## Work order
Determine how many lines in the records include "gestire". Write the number and nothing more.
-- Opening Marker --
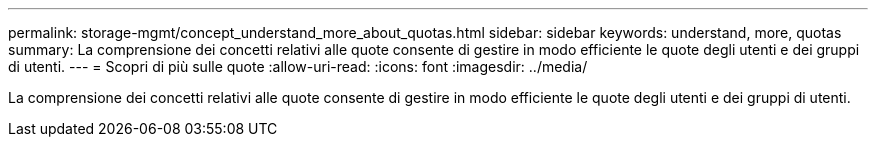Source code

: ---
permalink: storage-mgmt/concept_understand_more_about_quotas.html 
sidebar: sidebar 
keywords: understand, more, quotas 
summary: La comprensione dei concetti relativi alle quote consente di gestire in modo efficiente le quote degli utenti e dei gruppi di utenti. 
---
= Scopri di più sulle quote
:allow-uri-read: 
:icons: font
:imagesdir: ../media/


[role="lead"]
La comprensione dei concetti relativi alle quote consente di gestire in modo efficiente le quote degli utenti e dei gruppi di utenti.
-- Closing Marker --
## Answer below
2